# Reading passage
____________________

Re: [ BUG: Invalid wait context ] rtc_lock at: mc146818_avoid_UIP

From: Mateusz Jończyk
Date: Thu Apr 03 2025 - 19:53:59 EST


W dniu 3.04.2025 o 15:12, Thomas Gleixner pisze:
On Sun, Mar 30 2025 at 13:32, Borislav Petkov wrote:
while playing with suspend to RAM, I got this lockdep splat below.

Poking around I found:

ec5895c0f2d8 ("rtc: mc146818-lib: extract mc146818_avoid_UIP")

which is doing this funky taking and dropping the rtc_lock and I guess that's
inherited from ye olde times.

I "fixed" it so lockdeup doesn't warn by converting rtc_lock to a raw spinlock
but this is definitely not the right fix so let me bounce it off to the folks
on Cc who might have a better idea perhaps...
Converting it to a raw lock "fixes" the problem, but RT people will hunt
you down with a big latency bat.

But this is not related to the commit above and not new.

timekeeping_suspend() has always invoked mach_get_cmos_time() with the
freeze lock held and mc146818_get_time() has always locked rtc_lock.

I wonder, why this splat hasn't popped before. On RT lockdep should have
complained forever. Sebastian???

____________________

# Direction 1
Copy out the rows below word for word, from the line containing "8: (527, 294)" through the line containing "14: (91, 84)".
# Direction 2
Extend the mailing list thread about the rtc_lock lockdep warning, picking up right after its last line.

____________________

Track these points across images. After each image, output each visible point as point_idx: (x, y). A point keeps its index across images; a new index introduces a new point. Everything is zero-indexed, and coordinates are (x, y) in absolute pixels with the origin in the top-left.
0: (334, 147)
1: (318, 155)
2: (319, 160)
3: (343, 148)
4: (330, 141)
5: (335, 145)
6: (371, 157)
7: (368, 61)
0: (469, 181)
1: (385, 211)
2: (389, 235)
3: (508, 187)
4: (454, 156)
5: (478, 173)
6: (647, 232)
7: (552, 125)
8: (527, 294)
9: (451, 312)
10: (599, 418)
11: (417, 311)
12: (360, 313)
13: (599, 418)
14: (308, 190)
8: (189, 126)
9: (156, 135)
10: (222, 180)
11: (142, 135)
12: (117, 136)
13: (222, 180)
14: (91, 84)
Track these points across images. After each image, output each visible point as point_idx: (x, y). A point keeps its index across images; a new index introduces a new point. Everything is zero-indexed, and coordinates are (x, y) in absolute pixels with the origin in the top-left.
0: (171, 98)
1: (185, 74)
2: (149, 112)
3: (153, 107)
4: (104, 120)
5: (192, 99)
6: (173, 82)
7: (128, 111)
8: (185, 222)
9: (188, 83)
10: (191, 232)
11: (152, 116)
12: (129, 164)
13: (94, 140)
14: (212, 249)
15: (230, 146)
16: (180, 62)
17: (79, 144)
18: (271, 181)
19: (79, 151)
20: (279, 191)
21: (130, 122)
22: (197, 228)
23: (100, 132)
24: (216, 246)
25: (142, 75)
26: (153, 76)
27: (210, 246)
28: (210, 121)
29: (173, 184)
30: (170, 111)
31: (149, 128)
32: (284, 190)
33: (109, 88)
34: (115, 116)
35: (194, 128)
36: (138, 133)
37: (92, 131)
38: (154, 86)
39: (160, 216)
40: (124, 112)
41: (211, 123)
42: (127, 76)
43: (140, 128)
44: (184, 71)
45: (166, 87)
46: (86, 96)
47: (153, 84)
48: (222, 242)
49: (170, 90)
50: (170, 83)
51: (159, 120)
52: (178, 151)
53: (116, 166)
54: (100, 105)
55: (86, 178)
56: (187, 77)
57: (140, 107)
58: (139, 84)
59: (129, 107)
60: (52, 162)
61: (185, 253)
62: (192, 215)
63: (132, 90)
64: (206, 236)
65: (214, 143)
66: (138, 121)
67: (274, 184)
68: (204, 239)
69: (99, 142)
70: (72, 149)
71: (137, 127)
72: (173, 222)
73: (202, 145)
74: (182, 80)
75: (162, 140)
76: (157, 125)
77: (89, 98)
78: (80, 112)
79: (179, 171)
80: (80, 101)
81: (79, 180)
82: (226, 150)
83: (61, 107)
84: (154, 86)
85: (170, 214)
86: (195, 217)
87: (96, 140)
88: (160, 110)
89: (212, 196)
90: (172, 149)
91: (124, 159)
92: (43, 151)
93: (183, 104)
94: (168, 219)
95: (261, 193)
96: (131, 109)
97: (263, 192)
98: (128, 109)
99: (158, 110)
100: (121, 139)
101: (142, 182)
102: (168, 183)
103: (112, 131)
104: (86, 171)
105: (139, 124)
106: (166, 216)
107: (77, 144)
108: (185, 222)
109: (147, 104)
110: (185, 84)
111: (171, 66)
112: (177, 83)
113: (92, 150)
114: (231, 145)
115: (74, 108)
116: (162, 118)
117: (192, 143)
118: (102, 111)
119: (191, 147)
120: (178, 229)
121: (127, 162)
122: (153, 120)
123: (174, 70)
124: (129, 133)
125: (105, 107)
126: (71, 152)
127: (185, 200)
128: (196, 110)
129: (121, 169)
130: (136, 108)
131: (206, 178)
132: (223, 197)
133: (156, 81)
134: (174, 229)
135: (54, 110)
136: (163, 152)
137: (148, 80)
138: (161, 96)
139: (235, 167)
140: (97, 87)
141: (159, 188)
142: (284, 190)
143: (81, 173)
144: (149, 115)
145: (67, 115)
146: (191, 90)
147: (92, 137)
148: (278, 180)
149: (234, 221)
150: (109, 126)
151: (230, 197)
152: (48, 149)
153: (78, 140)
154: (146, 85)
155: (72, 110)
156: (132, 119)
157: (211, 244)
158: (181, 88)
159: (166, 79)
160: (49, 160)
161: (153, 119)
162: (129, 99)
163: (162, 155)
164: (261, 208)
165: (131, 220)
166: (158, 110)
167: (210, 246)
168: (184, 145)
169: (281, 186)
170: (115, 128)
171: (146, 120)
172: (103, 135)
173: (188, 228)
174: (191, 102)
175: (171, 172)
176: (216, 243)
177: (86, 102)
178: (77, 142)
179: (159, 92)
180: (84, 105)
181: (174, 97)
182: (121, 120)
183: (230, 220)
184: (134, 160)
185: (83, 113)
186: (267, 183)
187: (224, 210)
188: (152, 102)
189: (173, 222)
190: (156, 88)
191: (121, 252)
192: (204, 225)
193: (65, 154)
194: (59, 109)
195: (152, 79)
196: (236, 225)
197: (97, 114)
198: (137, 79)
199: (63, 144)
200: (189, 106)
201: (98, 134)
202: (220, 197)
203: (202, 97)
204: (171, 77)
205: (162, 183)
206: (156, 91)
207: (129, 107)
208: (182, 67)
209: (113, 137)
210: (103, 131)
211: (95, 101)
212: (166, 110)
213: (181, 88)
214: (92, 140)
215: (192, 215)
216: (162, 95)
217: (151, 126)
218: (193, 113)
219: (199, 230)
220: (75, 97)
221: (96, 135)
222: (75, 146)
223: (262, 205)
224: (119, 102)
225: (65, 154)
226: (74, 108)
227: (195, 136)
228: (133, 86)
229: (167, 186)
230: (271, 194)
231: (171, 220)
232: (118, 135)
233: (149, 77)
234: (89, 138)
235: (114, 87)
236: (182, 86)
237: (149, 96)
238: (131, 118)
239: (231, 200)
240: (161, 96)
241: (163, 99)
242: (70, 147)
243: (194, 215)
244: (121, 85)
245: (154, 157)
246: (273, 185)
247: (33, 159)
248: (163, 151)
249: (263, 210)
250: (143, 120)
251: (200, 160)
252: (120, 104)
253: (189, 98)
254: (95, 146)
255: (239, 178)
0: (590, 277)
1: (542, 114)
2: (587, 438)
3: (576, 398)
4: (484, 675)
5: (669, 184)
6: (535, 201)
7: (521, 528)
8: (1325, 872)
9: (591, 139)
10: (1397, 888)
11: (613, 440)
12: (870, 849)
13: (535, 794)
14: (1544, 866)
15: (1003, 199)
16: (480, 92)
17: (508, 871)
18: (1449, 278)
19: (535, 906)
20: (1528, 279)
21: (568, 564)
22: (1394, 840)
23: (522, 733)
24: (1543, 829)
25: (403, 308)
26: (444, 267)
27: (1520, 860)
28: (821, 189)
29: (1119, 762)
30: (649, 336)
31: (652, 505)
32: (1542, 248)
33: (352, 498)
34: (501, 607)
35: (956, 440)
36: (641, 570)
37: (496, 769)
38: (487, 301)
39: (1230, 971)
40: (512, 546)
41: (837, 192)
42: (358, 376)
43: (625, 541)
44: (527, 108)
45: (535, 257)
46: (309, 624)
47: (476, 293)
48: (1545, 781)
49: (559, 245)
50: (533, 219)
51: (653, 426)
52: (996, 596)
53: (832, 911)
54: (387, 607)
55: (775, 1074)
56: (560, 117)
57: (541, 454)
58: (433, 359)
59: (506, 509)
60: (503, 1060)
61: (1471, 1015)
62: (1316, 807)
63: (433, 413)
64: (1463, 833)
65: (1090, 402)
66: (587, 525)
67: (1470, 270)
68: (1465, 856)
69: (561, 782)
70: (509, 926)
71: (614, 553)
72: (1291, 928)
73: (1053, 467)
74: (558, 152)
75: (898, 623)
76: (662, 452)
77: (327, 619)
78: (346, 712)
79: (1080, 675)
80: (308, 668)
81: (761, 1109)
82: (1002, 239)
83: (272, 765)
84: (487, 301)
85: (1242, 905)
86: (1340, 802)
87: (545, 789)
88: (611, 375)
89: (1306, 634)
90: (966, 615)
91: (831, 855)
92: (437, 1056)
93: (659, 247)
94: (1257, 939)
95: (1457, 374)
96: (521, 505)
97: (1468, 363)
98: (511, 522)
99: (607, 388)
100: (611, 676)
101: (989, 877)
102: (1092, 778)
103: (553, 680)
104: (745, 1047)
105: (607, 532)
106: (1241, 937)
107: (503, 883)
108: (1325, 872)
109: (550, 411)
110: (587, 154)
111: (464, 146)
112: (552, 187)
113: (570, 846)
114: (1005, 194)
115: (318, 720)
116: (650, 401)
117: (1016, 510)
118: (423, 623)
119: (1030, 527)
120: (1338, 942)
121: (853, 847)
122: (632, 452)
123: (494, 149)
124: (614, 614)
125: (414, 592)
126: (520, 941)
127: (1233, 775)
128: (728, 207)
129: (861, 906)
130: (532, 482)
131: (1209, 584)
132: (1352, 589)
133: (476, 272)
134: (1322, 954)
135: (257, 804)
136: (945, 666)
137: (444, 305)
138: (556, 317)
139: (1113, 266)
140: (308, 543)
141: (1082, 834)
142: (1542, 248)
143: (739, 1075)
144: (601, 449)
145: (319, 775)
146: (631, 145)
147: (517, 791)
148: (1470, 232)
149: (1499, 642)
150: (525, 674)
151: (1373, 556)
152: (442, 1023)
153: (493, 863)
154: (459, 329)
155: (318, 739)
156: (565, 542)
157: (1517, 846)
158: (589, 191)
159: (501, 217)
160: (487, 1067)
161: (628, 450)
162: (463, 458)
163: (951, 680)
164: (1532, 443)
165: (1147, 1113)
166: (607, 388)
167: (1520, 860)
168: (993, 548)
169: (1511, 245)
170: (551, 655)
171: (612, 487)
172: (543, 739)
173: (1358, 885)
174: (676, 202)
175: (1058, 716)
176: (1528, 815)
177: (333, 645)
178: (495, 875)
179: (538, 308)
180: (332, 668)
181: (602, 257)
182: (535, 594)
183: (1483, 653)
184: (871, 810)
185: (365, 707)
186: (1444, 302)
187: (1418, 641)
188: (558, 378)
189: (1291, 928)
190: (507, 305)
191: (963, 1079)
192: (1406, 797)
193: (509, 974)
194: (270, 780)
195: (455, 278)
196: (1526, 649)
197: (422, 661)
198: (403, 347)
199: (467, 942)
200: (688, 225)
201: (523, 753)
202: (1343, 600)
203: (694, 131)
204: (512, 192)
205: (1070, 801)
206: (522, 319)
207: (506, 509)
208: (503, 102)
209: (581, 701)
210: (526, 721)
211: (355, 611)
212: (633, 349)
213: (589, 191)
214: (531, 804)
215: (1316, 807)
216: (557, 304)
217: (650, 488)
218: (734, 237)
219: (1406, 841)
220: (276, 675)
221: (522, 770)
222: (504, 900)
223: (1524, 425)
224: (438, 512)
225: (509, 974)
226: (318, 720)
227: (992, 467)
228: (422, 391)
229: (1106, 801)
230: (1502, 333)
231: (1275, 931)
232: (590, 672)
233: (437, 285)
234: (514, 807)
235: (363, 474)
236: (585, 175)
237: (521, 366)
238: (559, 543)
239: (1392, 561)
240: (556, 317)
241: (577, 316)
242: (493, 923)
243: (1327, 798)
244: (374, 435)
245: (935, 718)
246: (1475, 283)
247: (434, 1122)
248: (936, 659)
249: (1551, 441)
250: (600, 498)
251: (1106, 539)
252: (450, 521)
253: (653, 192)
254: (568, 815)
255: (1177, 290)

____________________

# Written reply 1
8: (527, 294)
9: (451, 312)
10: (599, 418)
11: (417, 311)
12: (360, 313)
13: (599, 418)
14: (308, 190)
8: (189, 126)
9: (156, 135)
10: (222, 180)
11: (142, 135)
12: (117, 136)
13: (222, 180)
14: (91, 84)

# Written reply 2
Hello,

I was able to trigger the bug on Linux 6.1.0 with
CONFIG_PROVE_RAW_LOCK_NESTING enabled and I suspect it can be
triggered much earlier.

It is likely that only after

commit 560af5dc839eef ("lockdep: Enable PROVE_RAW_LOCK_NESTING with PROVE_LOCKING.")

people are seeing this simply because no one previously did
the test with CONFIG_PROVE_RAW_LOCK_NESTING=y.

See https://lore.kernel.org/all/CAP-bSRZ0CWyZZsMtx046YV8L28LhY0fson2g4EqcwRAVN1Jk+Q@xxxxxxxxxxxxxx/ :

This splat happens on suspend/resume on a HP laptop. It doesn't appear
to be a recent regression, as a bisect only leads to 560af5dc839e
("lockdep: Enable PROVE_RAW_LOCK_NESTING with PROVE_LOCKING.") -

Ccing Chris Bainbridge <chris.bainbridge@xxxxxxxxx>, author of the previous bug report.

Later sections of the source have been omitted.